Mental health is negatively impacted

Our culture values bold profitability at the expense of almost everything else.

Mental health is so undervalued that insurance companies reimburse very little for life-changing treatment.  They are more willing to pay for pharmaceutical interventions, because in the long run, drugs are cheaper.  While they often produce beneficial symptom relief, they do not alter the interior emotional landscape that gave rise to the symptom in the first place.  Frequently, symptoms continue to pull like a strong undertow or simply return.

Drugs without therapy foreclose on the difficult but rewarding reflection that can lead to real change.  While they diminish discrete symptoms, they do not produce insight or confer enlightenment.  I’m sure you’ve seen the commercial for a drug that suggests that if you’re on antidepressant medication and still feeling depressed, you need more medication.  You need their medication.  What do we value? Do you want to swallow a pill in isolation, or do you want to sit with someone who will listen to you, who will care about your feelings?  I am asking you to consider what matters to you.

For baby boomers whose parents were traumatized children during the Depression, financial anxiety was unconsciously transmitted to them at great emotional cost.  The psychological damage they sustained is very tenacious and potent.  In essence, their unconscious beliefs about money were formed during a financial crisis that occurred decades before their birth.   They are retraumatized to find themselves confronting similar circumstances.
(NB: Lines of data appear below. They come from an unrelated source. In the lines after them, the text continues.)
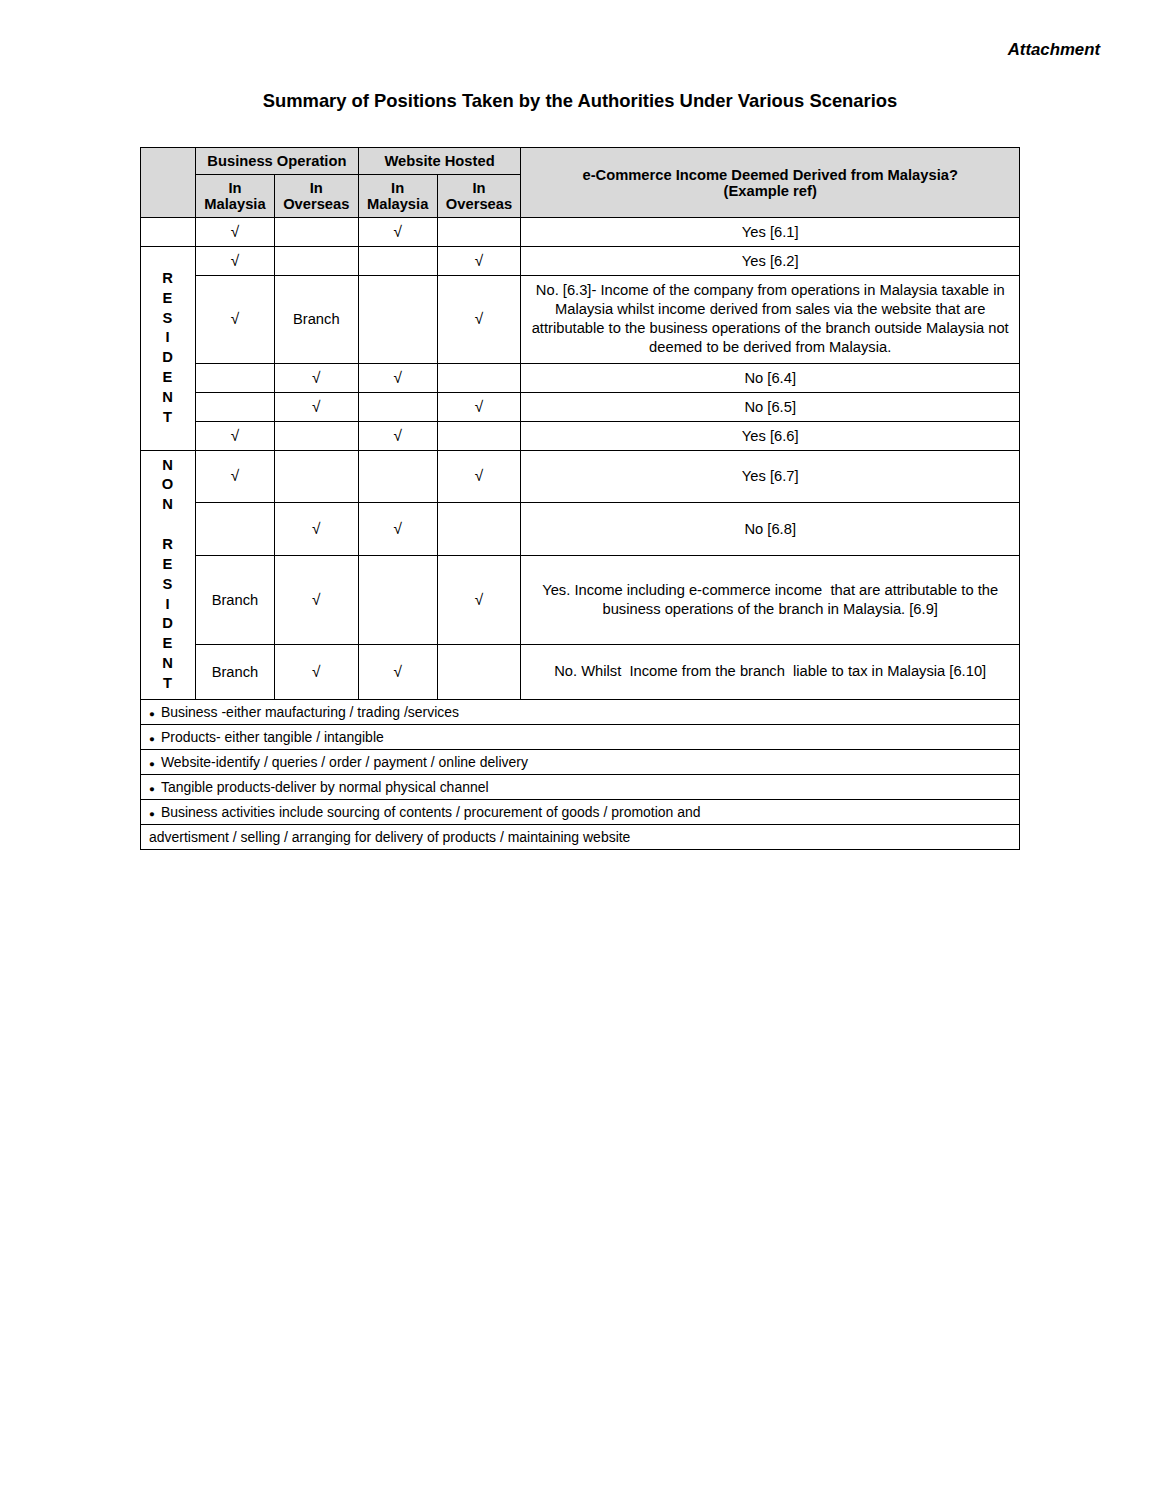Attachment
Summary of Positions Taken by the Authorities Under Various Scenarios
| | Business Operation | Website Hosted | e-Commerce Income Deemed Derived from Malaysia? (Example ref) |
| --- | --- | --- | --- |
| In Malaysia | In Overseas | In Malaysia | In Overseas |
| | √ | | √ | | Yes [6.1] |
| R E S I D E N T | √ | | | √ | Yes [6.2] |
| √ | Branch | | √ | No. [6.3]- Income of the company from operations in Malaysia taxable in Malaysia whilst income derived from sales via the website that are attributable to the business operations of the branch outside Malaysia not deemed to be derived from Malaysia. |
| | √ | √ | | No [6.4] |
| | √ | | √ | No [6.5] |
| √ | | √ | | Yes [6.6] |
| N O N R E S I D E N T | √ | | | √ | Yes [6.7] |
| | √ | √ | | No [6.8] |
| Branch | √ | | √ | Yes. Income including e-commerce income that are attributable to the business operations of the branch in Malaysia. [6.9] |
| Branch | √ | √ | | No. Whilst Income from the branch liable to tax in Malaysia [6.10] |
| Business -either maufacturing / trading /services |
| Products- either tangible / intangible |
| Website-identify / queries / order / payment / online delivery |
| Tangible products-deliver by normal physical channel |
| Business activities include sourcing of contents / procurement of goods / promotion and |
| advertisment / selling / arranging for delivery of products / maintaining website |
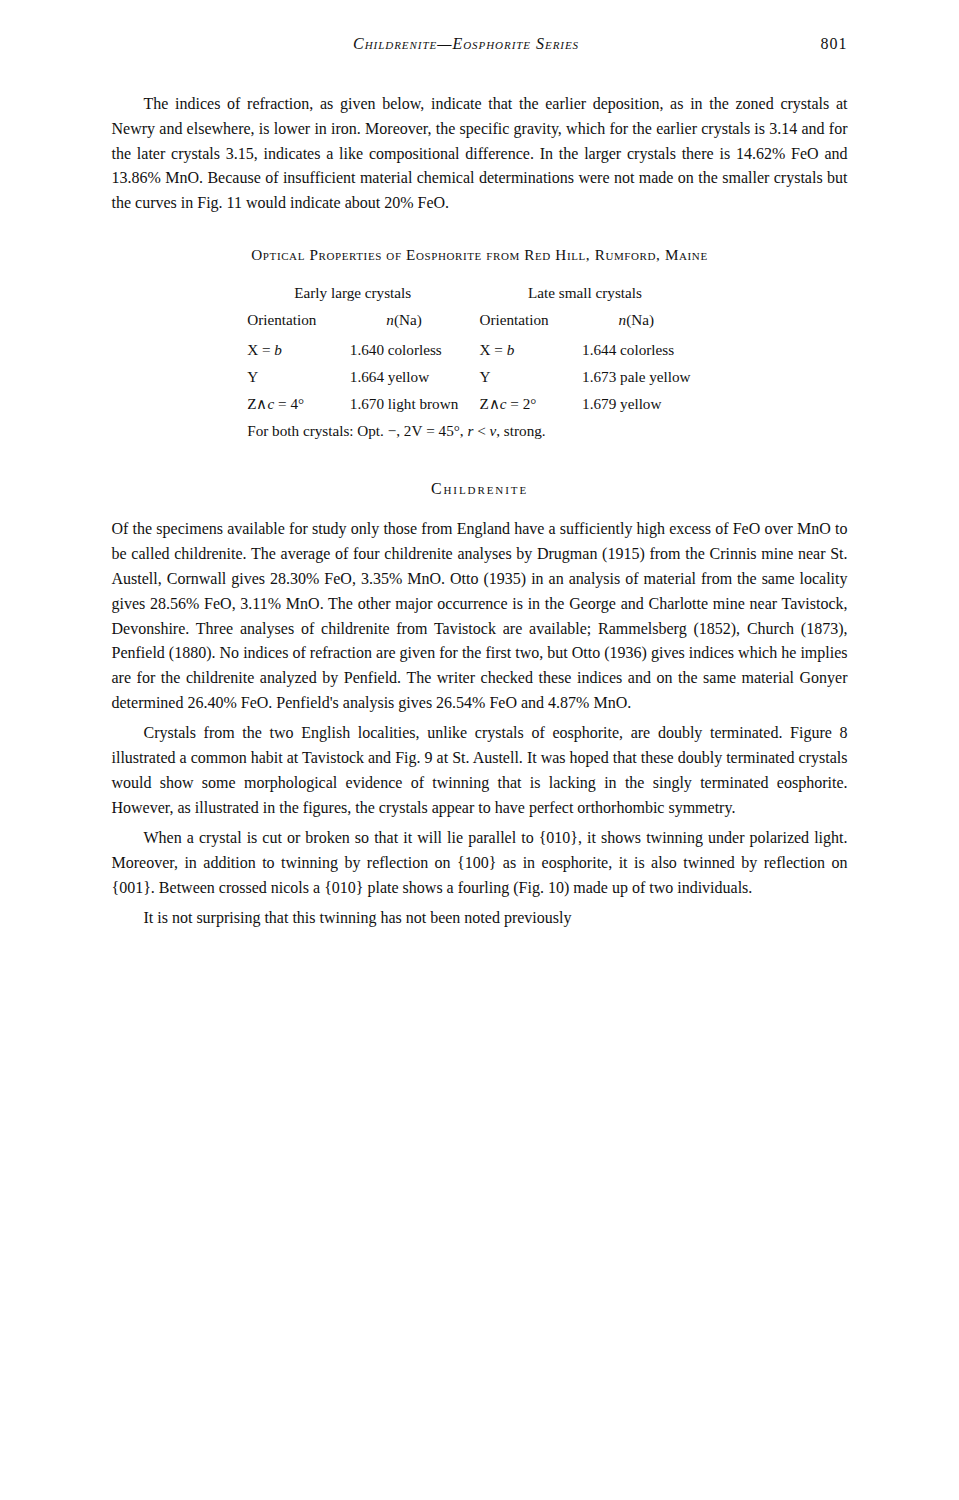Childrenite—Eosphorite Series 801
The indices of refraction, as given below, indicate that the earlier deposition, as in the zoned crystals at Newry and elsewhere, is lower in iron. Moreover, the specific gravity, which for the earlier crystals is 3.14 and for the later crystals 3.15, indicates a like compositional difference. In the larger crystals there is 14.62% FeO and 13.86% MnO. Because of insufficient material chemical determinations were not made on the smaller crystals but the curves in Fig. 11 would indicate about 20% FeO.
Optical Properties of Eosphorite from Red Hill, Rumford, Maine
| Early large crystals | Late small crystals |
| --- | --- |
| Orientation | n (Na) | Orientation | n (Na) |
| X = b | 1.640 colorless | X = b | 1.644 colorless |
| Y | 1.664 yellow | Y | 1.673 pale yellow |
| Z∧ c = 4° | 1.670 light brown | Z∧ c = 2° | 1.679 yellow |
| For both crystals: Opt. −, 2V = 45°, r < v , strong. |
Childrenite
Of the specimens available for study only those from England have a sufficiently high excess of FeO over MnO to be called childrenite. The average of four childrenite analyses by Drugman (1915) from the Crinnis mine near St. Austell, Cornwall gives 28.30% FeO, 3.35% MnO. Otto (1935) in an analysis of material from the same locality gives 28.56% FeO, 3.11% MnO. The other major occurrence is in the George and Charlotte mine near Tavistock, Devonshire. Three analyses of childrenite from Tavistock are available; Rammelsberg (1852), Church (1873), Penfield (1880). No indices of refraction are given for the first two, but Otto (1936) gives indices which he implies are for the childrenite analyzed by Penfield. The writer checked these indices and on the same material Gonyer determined 26.40% FeO. Penfield's analysis gives 26.54% FeO and 4.87% MnO.
Crystals from the two English localities, unlike crystals of eosphorite, are doubly terminated. Figure 8 illustrated a common habit at Tavistock and Fig. 9 at St. Austell. It was hoped that these doubly terminated crystals would show some morphological evidence of twinning that is lacking in the singly terminated eosphorite. However, as illustrated in the figures, the crystals appear to have perfect orthorhombic symmetry.
When a crystal is cut or broken so that it will lie parallel to {010}, it shows twinning under polarized light. Moreover, in addition to twinning by reflection on {100} as in eosphorite, it is also twinned by reflection on {001}. Between crossed nicols a {010} plate shows a fourling (Fig. 10) made up of two individuals.
It is not surprising that this twinning has not been noted previously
Exploring the life of the mind

For too many, money and love are strange and agitated bedfellows, making it difficult to differentiate wants from needs.  The near global bankruptcy we are both witnessing and enduring seems far more about diminished ethical substance than financial largesse or liquidity.

Ethical decisions are derived from mental organization; behavior is always the enactment of a belief or an idea.  Distorted judgment produces distorted behavior.

The medieval Persian poet and mystic, Rumi, observed that the where the mind wanders, behavior and, ultimately, destiny follow.  As a psychoanalyst, I would add that where the unexamined unconscious mind goes, destiny falters.

Jacques Lacan, the P.T. Barnum of psychoanalysis, proposed that we are defined by language before we are born.

Candle
Candle

He meant that, among other things, we are infused with the values of others before we have the capacity to decide for ourselves.  Without consciously examining our beliefs and values, we simply reenact the values of others, assuming automatically that they are intrinsically correct.

Family origins and psychological DNA

The lines that sketch the map of our unconscious lives delineate protuberances that probably resemble the faces of our ancestors.  We carry their psychological profiles as assuredly as we transport their DNA.  We are sculpted by them long before we realize we’ve been molded.  Psychoanalysis helps us distinguish the genuine “I” in “I am.”

Psychological maturity requires that we regularly assess our beliefs and ideas in an effort to selectively integrate, replace, adapt or discard them.

My computer occasionally asks me if I want to archive old documents.  Sometimes I do, and sometimes I don’t.  We may decide that we like our parents’ political, financial and religious views, but if we automatically subscribe to them without thinking, we’re nothing more than automatons.  We are enslaved.

Have you defined your own value system or have you simply accepted what has been imposed on you by your culture or family?  Have you identified your emotional needs?  Have you willingly accepted substitutes?  How did you learn to accept replacements for what you really wanted?  For what you really needed?

Perhaps this is a good time to clarify and reevaluate your values and beliefs.